C’est la menace qui a fait basculer la conférence de presse vers un territoire autrement plus inquiétant. « Si la diffusion d’informations insuffisamment vérifiées se poursuit, l’État gabonais se réserve le droit souverain de suspendre leur diffusion sur le territoire national à titre conservatoire », a prévenu Bihadjow avec la froideur d’un verdict prononcé d’avance. Derrière la formule technocratique se cache une réalité brutale : un gouvernement qui se dote du droit de choisir quelles voix parlent à ses citoyens. Couper le signal d’une chaîne internationale, ce n’est pas protéger la vérité. C’est condamner la fenêtre parce qu’on n’aime pas ce que le voisin regarde depuis sa terrasse.

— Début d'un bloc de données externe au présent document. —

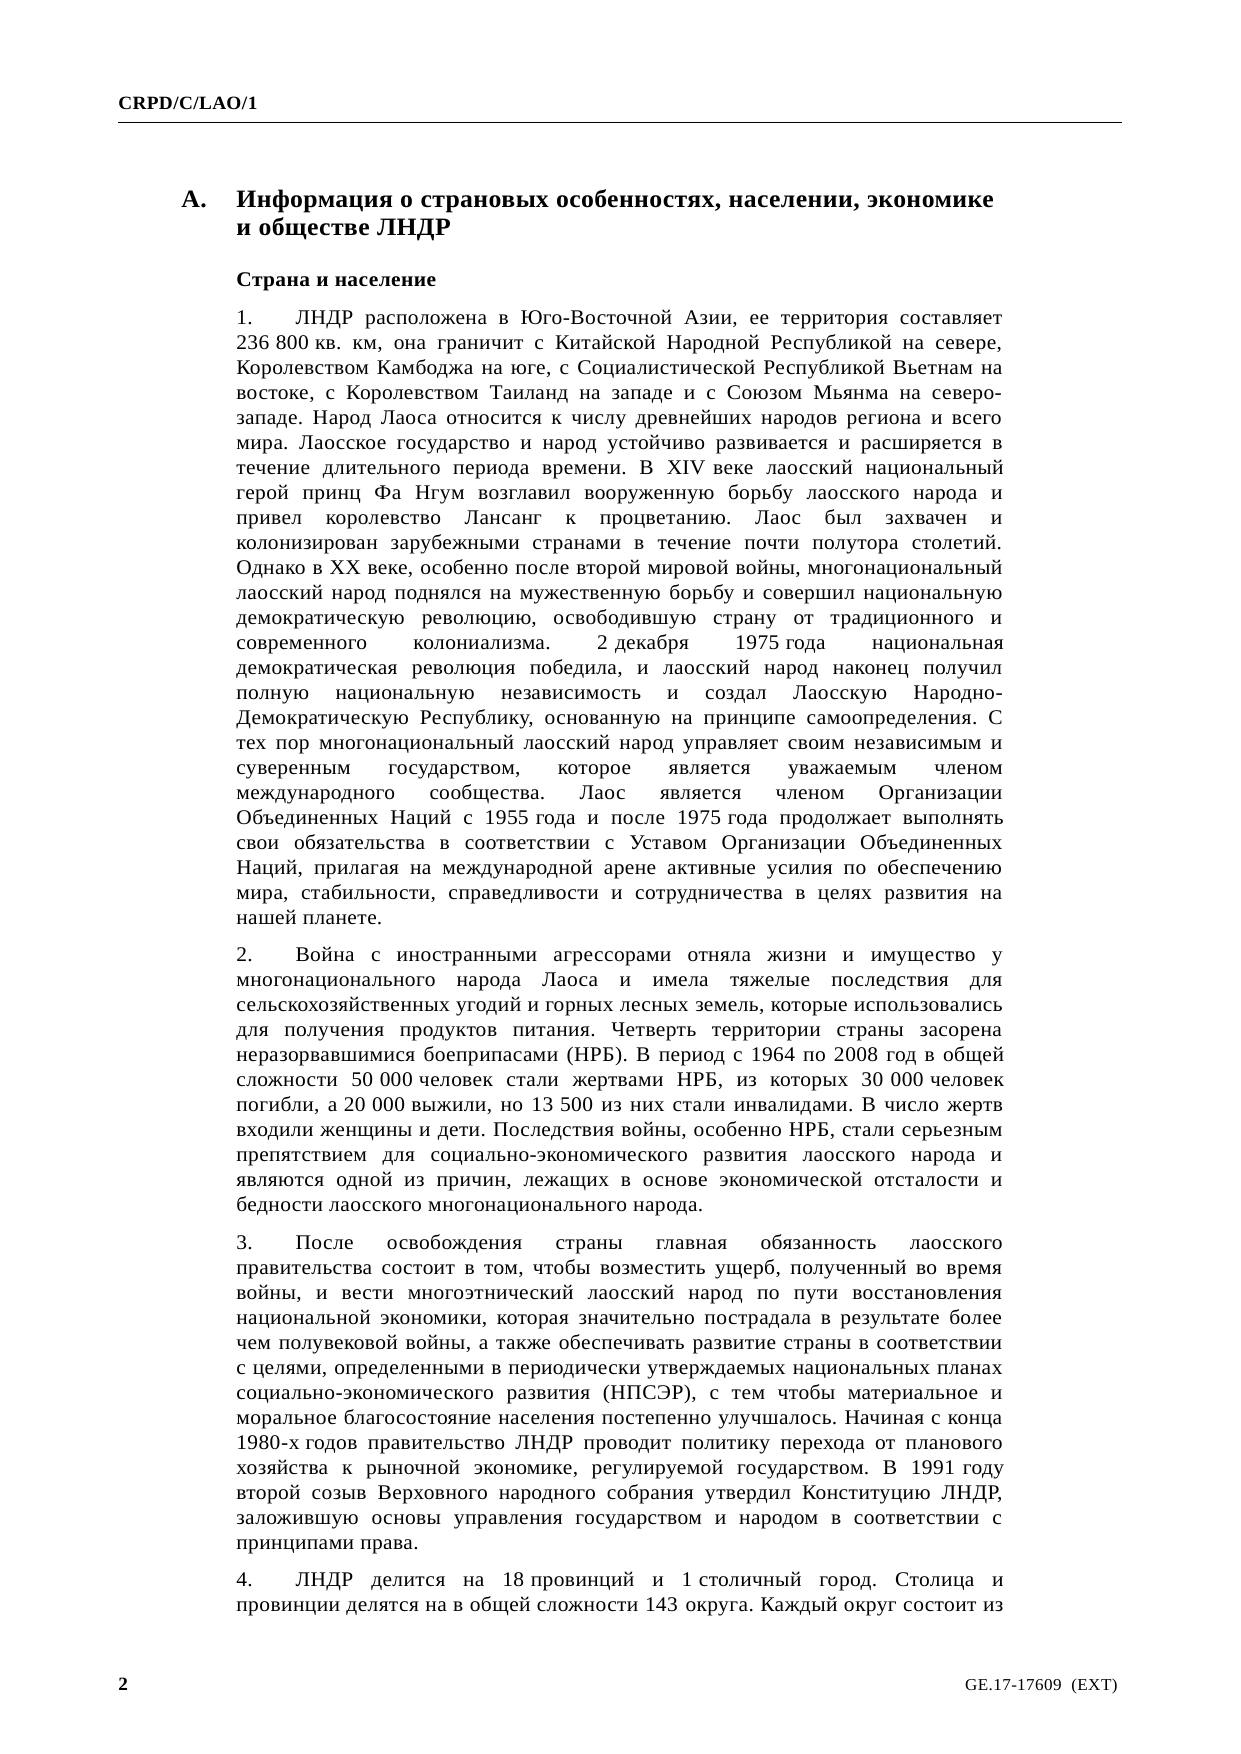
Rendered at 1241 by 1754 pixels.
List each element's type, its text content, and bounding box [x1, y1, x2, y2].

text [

Forum numérique, TikTok encadré : la régulation de l’information érigée en nouvelle doctrine d’État
Sur le front numérique, le ministre a annoncé l’organisation prochaine d’un forum citoyen destiné à « définir des mécanismes de modération fondés sur nos valeurs de respect et de dignité afin de préserver la cohésion sociale ». Des discussions sont également engagées avec les grandes plateformes, TikTok en tête, pour encadrer leur présence sur le territoire gabonais. Présentée comme une démarche de sagesse collective, cette initiative est pourtant lue par de nombreux observateurs comme la prochaine étape d’une politique de contrôle de l’information dont la suspension des réseaux sociaux constituait déjà le premier acte. Car la question qui brûle les lèvres de tous les journalistes gabonais est simple et vertigineuse : si les géants de l’audiovisuel mondial peuvent être coupés par décret, quelle protection reste-t-il aux rédactions locales, sans ressources, sans ambassades, sans recours ? La liberté de la presse ne se divise pas entre médias riches et médias pauvres. Elle s’applique à tous ou elle s’effondre pour tous. L’avenir du journalisme gabonais se jouera dans les semaines à venir. Et ce pays mérite mieux que le silence imposé comme réponse aux questions dérangeantes.